Implement compute_cost_with_regularization() which computes the cost given by formula (2). To calculate $\sum\limits_k\sum\limits_j W_{k,j}^{[l]2}$ use np.sum(np.square(Wl))

Note that you have to do this for 𝑊[1], 𝑊[2] and 𝑊[3], then sum the three terms and multiply by $\frac{1}{m} \frac{\lambda}{2}$

# GRADED FUNCTION: compute_cost_with_regularization

def compute_cost_with_regularization(A3, Y, parameters, lambd):
    """
    Implement the cost function with L2 regularization. See formula (2) above.
    
    Arguments:
    A3 -- post-activation, output of forward propagation, of shape (output size, number of examples)
    Y -- "true" labels vector, of shape (output size, number of examples)
    parameters -- python dictionary containing parameters of the model
    
    Returns:
    cost - value of the regularized loss function (formula (2))
    """
    m = Y.shape[1]
    W1 = parameters["W1"]
    W2 = parameters["W2"]
    W3 = parameters["W3"]
    
    cross_entropy_cost = compute_cost(A3, Y) # This gives you the cross-entropy part of the cost
    
    #(≈ 1 lines of code)
    # L2_regularization_cost = 
    # YOUR CODE STARTS HERE
    L2_regularization_cost = 1/m * lambd/2 * (np.sum(np.square(W1))+np.sum(np.square(W2))+np.sum(np.square(W3))) #I don't understand the math
    
    # YOUR CODE ENDS HERE
    
    cost = cross_entropy_cost + L2_regularization_cost
    
    return cost

A3, t_Y, parameters = compute_cost_with_regularization_test_case()
cost = compute_cost_with_regularization(A3, t_Y, parameters, lambd=0.1)
print("cost = " + str(cost))

compute_cost_with_regularization_test(compute_cost_with_regularization)

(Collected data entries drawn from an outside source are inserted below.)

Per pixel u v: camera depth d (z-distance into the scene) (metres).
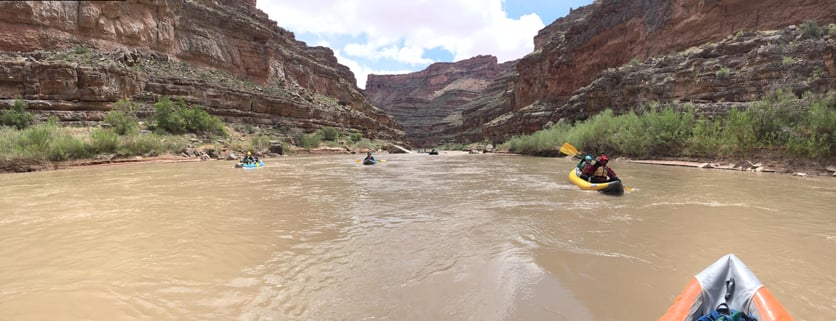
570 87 51.41
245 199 9.48
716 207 8.15
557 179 14.55
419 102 158.62
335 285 3.93
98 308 3.39
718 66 25.25
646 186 11.72
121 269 4.36
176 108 32.03
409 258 4.79
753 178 13.84
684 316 2.94
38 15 29.58
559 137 36.94
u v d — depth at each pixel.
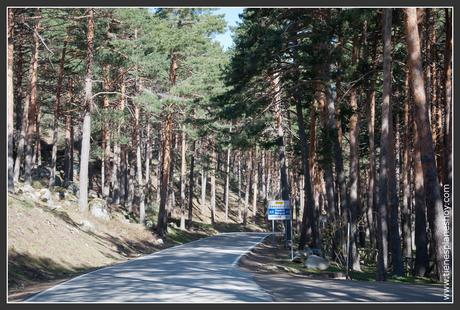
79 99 41.09
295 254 32.88
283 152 39.53
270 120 38.91
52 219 27.44
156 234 40.16
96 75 39.34
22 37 33.72
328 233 31.17
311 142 37.84
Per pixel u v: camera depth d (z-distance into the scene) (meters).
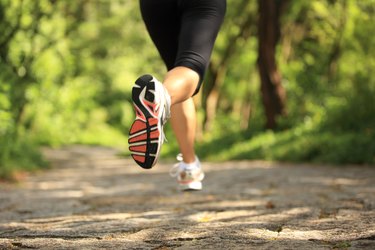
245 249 2.85
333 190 6.38
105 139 40.19
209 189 7.18
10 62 12.93
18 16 12.51
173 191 7.16
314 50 23.39
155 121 2.78
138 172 12.50
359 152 12.11
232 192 6.65
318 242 3.01
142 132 2.79
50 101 25.31
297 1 19.39
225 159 16.11
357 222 3.59
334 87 18.81
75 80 30.69
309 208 4.59
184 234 3.40
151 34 3.61
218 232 3.40
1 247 3.14
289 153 14.09
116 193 7.24
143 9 3.51
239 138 18.34
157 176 10.76
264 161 14.37
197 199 6.00
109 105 48.66
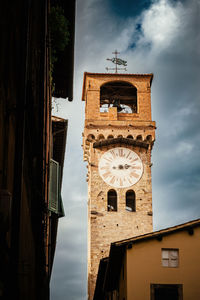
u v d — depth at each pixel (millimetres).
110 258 33125
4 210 8047
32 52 13578
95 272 57438
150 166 63000
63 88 29984
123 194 61375
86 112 65312
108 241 58781
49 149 25203
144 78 67375
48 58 19875
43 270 20906
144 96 66438
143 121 64688
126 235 59188
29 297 14203
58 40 21297
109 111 65125
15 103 10312
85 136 63844
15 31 9703
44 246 20953
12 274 8812
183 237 32000
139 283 30688
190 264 31391
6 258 8773
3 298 8266
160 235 31703
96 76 66938
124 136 63969
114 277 36375
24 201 11781
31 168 14055
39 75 17016
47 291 27375
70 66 26703
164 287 30797
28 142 12594
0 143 8164
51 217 30391
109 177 62125
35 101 15297
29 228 13938
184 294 30703
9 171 9328
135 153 63375
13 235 9094
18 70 10320
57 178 27953
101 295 48781
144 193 61625
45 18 17016
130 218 60062
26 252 12562
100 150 63219
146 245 31625
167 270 31188
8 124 9047
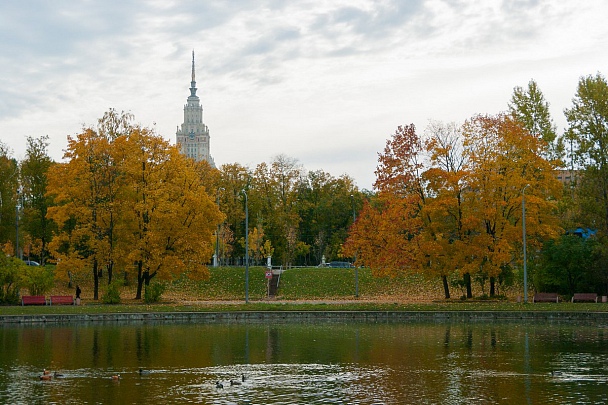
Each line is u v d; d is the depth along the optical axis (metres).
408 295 74.56
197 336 42.28
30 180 86.06
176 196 66.31
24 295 68.69
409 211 62.00
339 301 69.56
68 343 38.62
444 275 62.19
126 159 66.56
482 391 25.05
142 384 26.50
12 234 79.38
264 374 28.67
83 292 76.00
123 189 66.50
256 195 107.25
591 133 65.94
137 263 69.56
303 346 37.38
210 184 105.19
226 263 115.06
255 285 79.06
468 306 57.19
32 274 62.44
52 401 23.45
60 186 67.00
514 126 62.91
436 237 63.31
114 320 52.75
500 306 56.97
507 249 59.78
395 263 61.34
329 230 112.44
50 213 65.44
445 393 24.73
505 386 25.95
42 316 51.19
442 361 32.00
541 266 64.50
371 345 37.59
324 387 25.84
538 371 29.20
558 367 30.19
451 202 60.19
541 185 62.44
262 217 107.94
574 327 47.34
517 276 69.44
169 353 34.75
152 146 67.06
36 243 83.44
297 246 108.62
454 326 48.47
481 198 61.94
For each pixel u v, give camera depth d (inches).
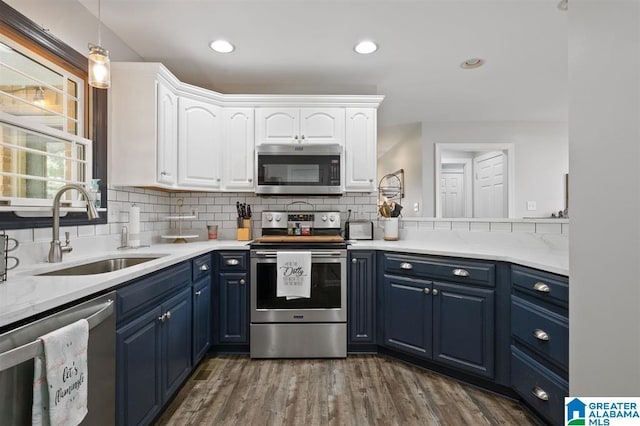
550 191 157.6
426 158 159.5
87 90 73.5
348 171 104.5
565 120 157.2
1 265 41.9
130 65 80.0
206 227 112.3
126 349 48.3
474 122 159.0
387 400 68.4
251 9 73.0
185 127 93.9
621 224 28.8
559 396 53.5
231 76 107.5
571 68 34.7
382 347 91.2
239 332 89.4
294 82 112.4
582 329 33.8
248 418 62.2
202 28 80.5
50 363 31.7
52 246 57.4
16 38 55.7
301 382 75.6
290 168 101.1
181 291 69.3
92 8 72.3
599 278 31.4
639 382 27.3
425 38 85.0
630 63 27.7
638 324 27.3
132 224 81.6
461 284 74.6
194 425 60.2
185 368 70.6
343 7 72.4
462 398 69.4
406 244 93.0
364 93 115.4
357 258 90.1
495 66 101.2
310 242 94.0
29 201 54.3
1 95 52.2
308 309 89.0
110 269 69.3
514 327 65.6
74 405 34.7
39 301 33.5
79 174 68.3
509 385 67.7
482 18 76.2
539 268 58.1
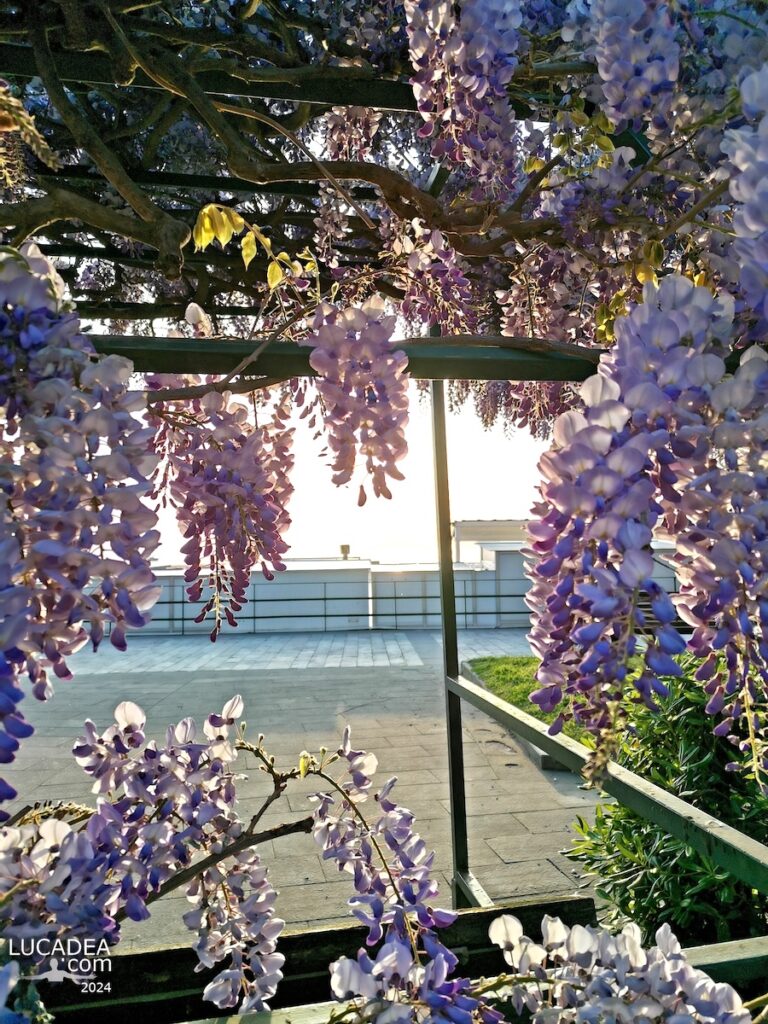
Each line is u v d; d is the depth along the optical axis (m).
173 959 1.25
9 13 1.33
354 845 0.98
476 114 1.25
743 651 0.70
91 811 0.85
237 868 0.99
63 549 0.56
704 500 0.67
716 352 0.75
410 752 5.53
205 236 1.19
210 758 0.95
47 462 0.58
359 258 3.60
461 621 13.52
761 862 1.01
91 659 10.14
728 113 0.99
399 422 0.86
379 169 1.19
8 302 0.60
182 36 1.73
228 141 1.18
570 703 0.69
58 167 0.58
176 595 12.80
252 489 0.99
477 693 2.38
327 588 13.63
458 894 2.56
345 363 0.85
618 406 0.67
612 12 0.98
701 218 1.19
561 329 1.56
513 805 4.44
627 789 1.39
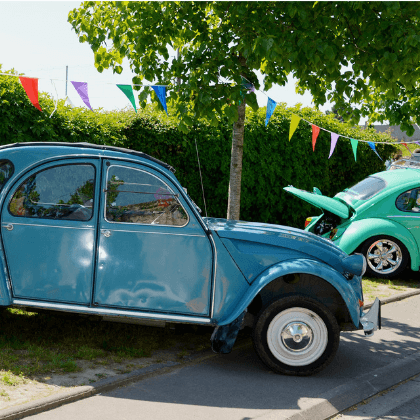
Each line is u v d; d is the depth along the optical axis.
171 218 4.35
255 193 10.53
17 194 4.37
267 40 4.93
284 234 4.67
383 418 3.78
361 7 5.32
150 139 8.89
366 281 8.13
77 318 4.56
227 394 3.93
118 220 4.34
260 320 4.34
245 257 4.43
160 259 4.32
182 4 5.67
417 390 4.35
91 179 4.37
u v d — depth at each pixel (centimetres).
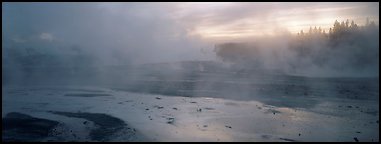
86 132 2378
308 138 2286
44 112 3069
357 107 3375
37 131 2366
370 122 2750
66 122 2652
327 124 2678
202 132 2397
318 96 4044
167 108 3284
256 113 3066
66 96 4100
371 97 3978
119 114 2972
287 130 2483
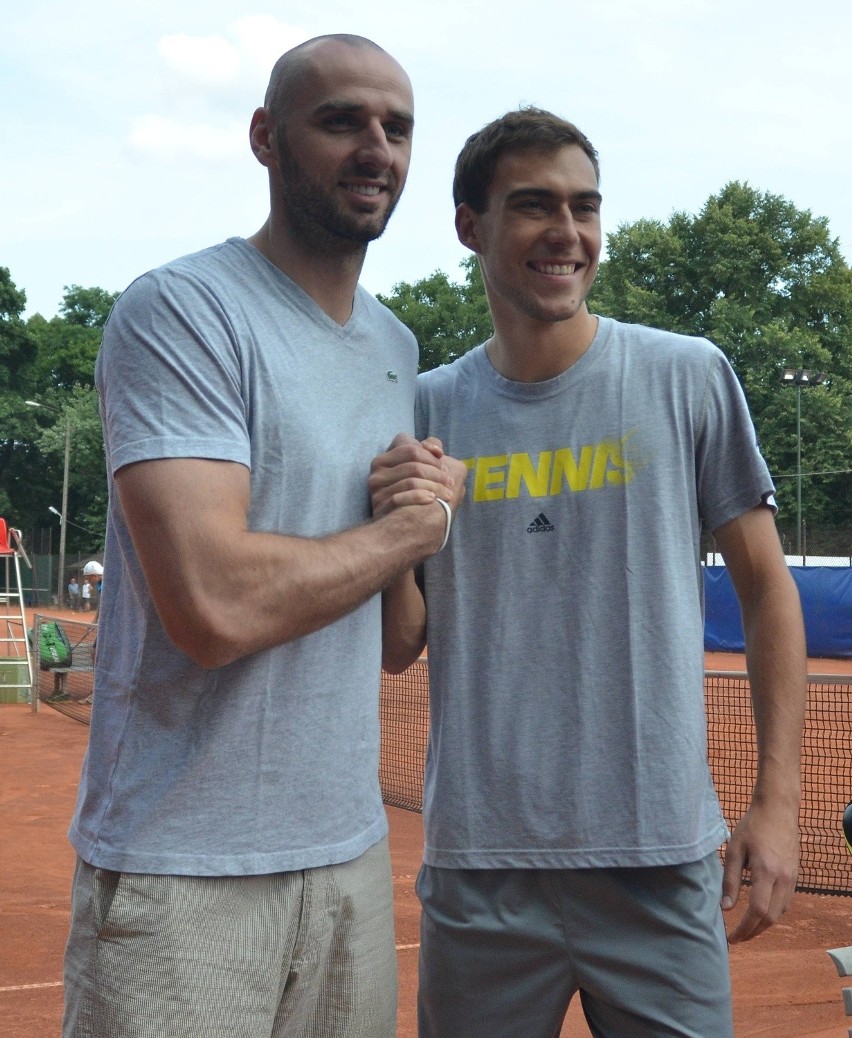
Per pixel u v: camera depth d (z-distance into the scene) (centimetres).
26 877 653
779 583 244
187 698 199
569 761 238
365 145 208
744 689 1183
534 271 241
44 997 447
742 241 4778
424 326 5625
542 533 244
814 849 663
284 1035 212
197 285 202
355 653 216
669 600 238
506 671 244
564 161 238
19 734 1259
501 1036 245
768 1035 389
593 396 245
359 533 205
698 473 249
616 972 237
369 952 219
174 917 194
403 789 852
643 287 4931
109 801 200
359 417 221
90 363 6838
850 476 4562
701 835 236
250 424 204
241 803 199
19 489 6066
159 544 189
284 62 213
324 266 219
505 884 243
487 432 252
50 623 1584
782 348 4594
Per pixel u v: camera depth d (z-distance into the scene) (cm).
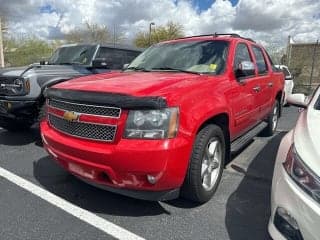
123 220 340
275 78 646
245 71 435
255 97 512
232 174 471
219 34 511
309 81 2028
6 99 575
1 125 662
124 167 304
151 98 303
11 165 489
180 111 314
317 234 224
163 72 427
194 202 373
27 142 611
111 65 775
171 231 323
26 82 567
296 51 2136
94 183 342
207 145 357
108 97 314
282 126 832
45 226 326
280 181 257
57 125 368
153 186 310
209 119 363
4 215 345
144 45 4188
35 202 374
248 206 375
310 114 324
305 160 245
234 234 320
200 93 351
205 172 366
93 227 326
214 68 427
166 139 304
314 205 227
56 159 367
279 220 252
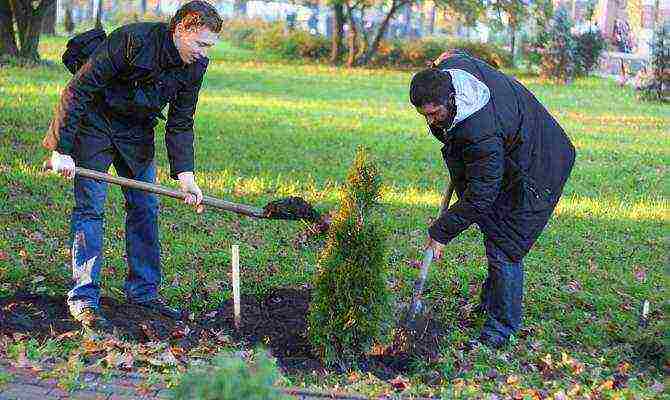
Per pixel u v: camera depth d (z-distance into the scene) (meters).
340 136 15.97
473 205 5.79
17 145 12.41
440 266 8.23
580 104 24.39
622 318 7.03
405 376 5.48
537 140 6.07
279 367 5.40
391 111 20.77
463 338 6.19
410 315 5.98
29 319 5.79
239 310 6.11
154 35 5.56
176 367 5.18
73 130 5.53
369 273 5.42
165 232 8.73
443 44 38.66
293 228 9.20
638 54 35.81
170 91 5.75
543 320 6.96
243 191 10.95
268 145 14.47
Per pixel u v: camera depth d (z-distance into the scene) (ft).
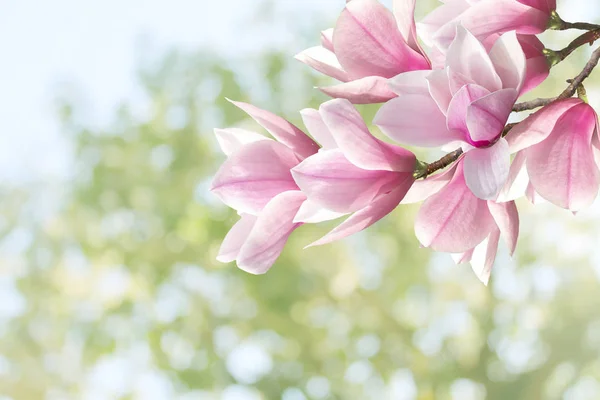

Of course, because you changed the cost, you have to change backward propagation as well! All the gradients have to be computed with respect to this new cost.

Exercise 2 - backward_propagation_with_regularization

Implement the changes needed in backward propagation to take into account regularization. The changes only concern dW1, dW2 and dW3. For each, you have to add the regularization term's gradient $\frac{d}{dW} ( \frac{1}{2}\frac{\lambda}{m} W^2) = \frac{\lambda}{m} W$

# GRADED FUNCTION: backward_propagation_with_regularization

def backward_propagation_with_regularization(X, Y, cache, lambd):
    """
    Implements the backward propagation of our baseline model to which we added an L2 regularization.
    
    Arguments:
    X -- input dataset, of shape (input size, number of examples)
    Y -- "true" labels vector, of shape (output size, number of examples)
    cache -- cache output from forward_propagation()
    lambd -- regularization hyperparameter, scalar
    
    Returns:
    gradients -- A dictionary with the gradients with respect to each parameter, activation and pre-activation variables
    """
    
    m = X.shape[1]
    (Z1, A1, W1, b1, Z2, A2, W2, b2, Z3, A3, W3, b3) = cache
    
    dZ3 = A3 - Y
    #(≈ 1 lines of code)
    # dW3 = 1./m * np.dot(dZ3, A2.T) + None
    # YOUR CODE STARTS HERE
    dW3 = 1./m * np.dot(dZ3, A2.T) + lambd/m * W3
    
    # YOUR CODE ENDS HERE
    db3 = 1. / m * np.sum(dZ3, axis=1, keepdims=True)
    
    dA2 = np.dot(W3.T, dZ3)
    dZ2 = np.multiply(dA2, np.int64(A2 > 0))
    #(≈ 1 lines of code)
    # dW2 = 1./m * np.dot(dZ2, A1.T) + None
    # YOUR CODE STARTS HERE
    dW2 = 1./m * np.dot(dZ2, A1.T) + lambd/m * W2
    
    # YOUR CODE ENDS HERE
    db2 = 1. / m * np.sum(dZ2, axis=1, keepdims=True)
    
    dA1 = np.dot(W2.T, dZ2)
    dZ1 = np.multiply(dA1, np.int64(A1 > 0))
    #(≈ 1 lines of code)
    # dW1 = 1./m * np.dot(dZ1, X.T) + None
    # YOUR CODE STARTS HERE
    dW1 = 1./m * np.dot(dZ1, X.T) + lambd/m * W1
    
    # YOUR CODE ENDS HERE
    db1 = 1. / m * np.sum(dZ1, axis=1, keepdims=True)
    
    gradients = {"dZ3": dZ3, "dW3": dW3, "db3": db3,"dA2": dA2,
                 "dZ2": dZ2, "dW2": dW2, "db2": db2, "dA1": dA1, 
                 "dZ1": dZ1, "dW1": dW1, "db1": db1}
    
    return gradients

t_X, t_Y, cache = backward_propagation_with_regularization_test_case()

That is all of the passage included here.